From start to finish, the measles test takes about five hours, Strain said. Lab staff can process 10 measles specimens at a time and up to 30 specimens in day — though that’s a stretch, she noted. In comparison, the lab can process up to 150 flu samples in day and often does.

“As hard as it’s been in the lab, it’s been even harder for our epidemiologists — they’ve had more than 7,000 contacts to trace and to follow up on,” said Joanne Bartkus, PhD, director of the Minnesota Public Health Laboratory. “It’s been daunting for all of us.”

Vetter said that most of the lab’s current surge and response capacity is thanks to federal public health preparedness funding as well as funding from CDC’s Epidemiology and Laboratory Capacity for Infectious Diseases (ELC) Program, both of which currently sit on the budgetary chopping block. On preparedness, President Trump’s fiscal year 2018 budget proposal calls for cutting CDC’s emergency preparedness budget by $136 million — that’s on top of years of preparedness cuts public health agencies have already absorbed. (In total, Trump’s budget calls for cutting CDC’s budget by $1.2 billion, or a whopping 17 percent.) The ELC, on the other hand, is wholly entwined with the Affordable Care Act’s Prevention and Public Health Fund, which allocates $40 million in annual ELC funds to state and local health departments in every state. Under current ACA repeal-and-replace bills in Congress, the Prevention and Public Health Fund would disappear.

And while ELC and preparedness monies don’t categorically support the Minnesota lab’s vaccine-preventable disease work, Vetter said the funds have been essential in ensuring the lab can quickly scale up its response, regardless of whether the emergency is vaccine-preventable or not. In other words, the Minnesota lab has spent years building an all-hazards response system that readies it to face any health threat that lands at its doorstep. Being able to sustain that nimbleness, however, would be at risk if funding declined.

“Without that funding, we’d probably have to choose what we respond to because we’d run out of people and out of machines — we just couldn’t keep up,” Vetter said. “If our funding gets cut, we can’t maintain our machines, we can’t replace machines, we can’t train more people … what we do is very complex.”
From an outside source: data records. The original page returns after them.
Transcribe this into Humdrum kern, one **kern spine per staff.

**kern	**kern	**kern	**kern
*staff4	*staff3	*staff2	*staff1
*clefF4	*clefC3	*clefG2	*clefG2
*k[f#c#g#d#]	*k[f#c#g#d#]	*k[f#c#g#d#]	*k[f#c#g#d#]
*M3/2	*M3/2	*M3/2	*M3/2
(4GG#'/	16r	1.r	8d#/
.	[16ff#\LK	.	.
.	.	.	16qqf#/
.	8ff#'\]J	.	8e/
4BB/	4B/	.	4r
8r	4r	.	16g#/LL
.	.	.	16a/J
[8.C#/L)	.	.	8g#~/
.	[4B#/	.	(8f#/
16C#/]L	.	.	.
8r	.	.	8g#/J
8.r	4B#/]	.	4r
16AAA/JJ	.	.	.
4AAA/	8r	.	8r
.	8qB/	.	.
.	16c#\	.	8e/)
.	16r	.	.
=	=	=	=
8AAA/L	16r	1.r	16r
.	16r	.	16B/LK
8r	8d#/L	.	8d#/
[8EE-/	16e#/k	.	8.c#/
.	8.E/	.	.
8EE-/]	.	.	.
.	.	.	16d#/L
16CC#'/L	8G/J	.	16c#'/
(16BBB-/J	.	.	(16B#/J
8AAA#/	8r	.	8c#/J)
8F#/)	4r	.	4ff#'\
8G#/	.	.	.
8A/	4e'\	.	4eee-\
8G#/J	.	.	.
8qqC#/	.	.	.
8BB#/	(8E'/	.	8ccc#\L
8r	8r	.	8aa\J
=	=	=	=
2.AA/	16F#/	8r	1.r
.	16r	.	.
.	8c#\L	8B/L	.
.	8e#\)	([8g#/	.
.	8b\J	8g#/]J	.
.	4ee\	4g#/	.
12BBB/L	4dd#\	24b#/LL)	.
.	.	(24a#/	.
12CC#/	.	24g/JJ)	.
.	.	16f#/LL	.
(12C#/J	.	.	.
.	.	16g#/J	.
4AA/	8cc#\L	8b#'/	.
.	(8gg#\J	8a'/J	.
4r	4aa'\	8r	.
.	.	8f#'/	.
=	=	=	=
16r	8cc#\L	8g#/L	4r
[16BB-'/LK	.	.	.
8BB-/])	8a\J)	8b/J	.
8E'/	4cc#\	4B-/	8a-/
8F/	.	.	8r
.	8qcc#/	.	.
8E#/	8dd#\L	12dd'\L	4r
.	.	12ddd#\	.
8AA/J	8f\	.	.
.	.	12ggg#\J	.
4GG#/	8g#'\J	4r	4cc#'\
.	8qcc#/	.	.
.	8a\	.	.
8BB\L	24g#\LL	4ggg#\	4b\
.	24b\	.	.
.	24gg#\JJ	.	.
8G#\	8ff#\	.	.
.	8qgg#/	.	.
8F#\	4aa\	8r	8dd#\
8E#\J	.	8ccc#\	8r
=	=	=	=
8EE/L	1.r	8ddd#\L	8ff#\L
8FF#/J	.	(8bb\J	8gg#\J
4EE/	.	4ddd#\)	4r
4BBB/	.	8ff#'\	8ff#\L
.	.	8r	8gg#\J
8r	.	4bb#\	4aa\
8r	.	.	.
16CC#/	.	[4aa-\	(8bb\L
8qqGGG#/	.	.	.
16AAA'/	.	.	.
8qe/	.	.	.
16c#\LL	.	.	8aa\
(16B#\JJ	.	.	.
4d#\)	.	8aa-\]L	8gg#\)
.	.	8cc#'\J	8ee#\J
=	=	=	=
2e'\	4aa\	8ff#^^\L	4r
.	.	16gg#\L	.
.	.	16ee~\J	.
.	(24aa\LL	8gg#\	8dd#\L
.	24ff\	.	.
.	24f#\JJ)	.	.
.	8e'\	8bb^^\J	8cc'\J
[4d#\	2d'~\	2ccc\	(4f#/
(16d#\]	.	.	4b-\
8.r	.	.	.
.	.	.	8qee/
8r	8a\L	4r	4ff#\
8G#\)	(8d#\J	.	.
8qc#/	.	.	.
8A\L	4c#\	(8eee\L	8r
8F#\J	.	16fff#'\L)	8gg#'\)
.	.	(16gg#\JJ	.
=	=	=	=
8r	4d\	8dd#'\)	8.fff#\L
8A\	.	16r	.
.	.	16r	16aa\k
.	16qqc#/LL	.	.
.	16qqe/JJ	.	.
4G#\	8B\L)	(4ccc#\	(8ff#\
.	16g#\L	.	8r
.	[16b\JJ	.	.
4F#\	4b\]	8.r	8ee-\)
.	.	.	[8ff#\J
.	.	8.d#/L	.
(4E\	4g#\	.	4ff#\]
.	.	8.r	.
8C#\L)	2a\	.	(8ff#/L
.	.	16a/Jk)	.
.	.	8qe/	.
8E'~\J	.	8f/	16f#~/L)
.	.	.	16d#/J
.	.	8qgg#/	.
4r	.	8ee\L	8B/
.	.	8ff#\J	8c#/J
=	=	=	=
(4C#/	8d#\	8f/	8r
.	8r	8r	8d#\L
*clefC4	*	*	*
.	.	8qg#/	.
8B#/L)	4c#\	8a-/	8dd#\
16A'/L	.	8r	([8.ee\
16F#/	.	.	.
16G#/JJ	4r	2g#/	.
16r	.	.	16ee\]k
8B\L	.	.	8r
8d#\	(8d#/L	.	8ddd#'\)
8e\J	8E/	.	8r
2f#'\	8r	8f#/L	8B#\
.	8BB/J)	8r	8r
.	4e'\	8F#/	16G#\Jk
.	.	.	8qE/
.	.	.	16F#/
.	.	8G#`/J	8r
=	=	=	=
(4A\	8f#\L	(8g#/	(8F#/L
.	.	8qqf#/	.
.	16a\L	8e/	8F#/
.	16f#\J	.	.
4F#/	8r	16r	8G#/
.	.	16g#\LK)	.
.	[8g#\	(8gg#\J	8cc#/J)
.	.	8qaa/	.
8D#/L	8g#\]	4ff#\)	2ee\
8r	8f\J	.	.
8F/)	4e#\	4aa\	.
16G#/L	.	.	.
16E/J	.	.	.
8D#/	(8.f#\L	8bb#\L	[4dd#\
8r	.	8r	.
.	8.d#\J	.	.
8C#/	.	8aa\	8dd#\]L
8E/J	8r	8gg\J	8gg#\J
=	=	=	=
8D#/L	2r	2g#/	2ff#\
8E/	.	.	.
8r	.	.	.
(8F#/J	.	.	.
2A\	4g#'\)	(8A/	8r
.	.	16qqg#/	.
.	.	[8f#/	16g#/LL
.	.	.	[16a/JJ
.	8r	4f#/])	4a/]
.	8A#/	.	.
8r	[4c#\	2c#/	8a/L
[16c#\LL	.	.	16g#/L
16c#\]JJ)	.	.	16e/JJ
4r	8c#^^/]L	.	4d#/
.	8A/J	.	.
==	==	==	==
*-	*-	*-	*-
At the same time the Minnesota Virology/Immunology Unit has been responding to the measles outbreak, it’s also been responding to a mumps outbreak on the University of Minnesota-Twin Cities campus, providing surge testing for a mumps outbreak in Washington state that recently hit nearly 900 cases, and taking in and testing about 20 specimens a week for Zika virus. All of that is in addition to its more regular duties, like rabies and West Nile monitoring.

In the wake of the measles outbreak, Minnesota Health Commissioner Edward Ehlinger, MD, MSPH, called on state policymakers to create and support a public health response contingency fund. Such a bill was introduced into the Minnesota House of Representatives for consideration in May.

“Our commissioner always says that data are the coins of public health,” Bartkus said. “And it’s the public health lab that creates that data.”

As of late May, Strain said the Minnesota measles outbreak — which exceeded total U.S. cases for all of 2016 — seemed to be entering a “tapering phase.” As she said that, however, she paused — and quickly added “we all just knocked on wood.”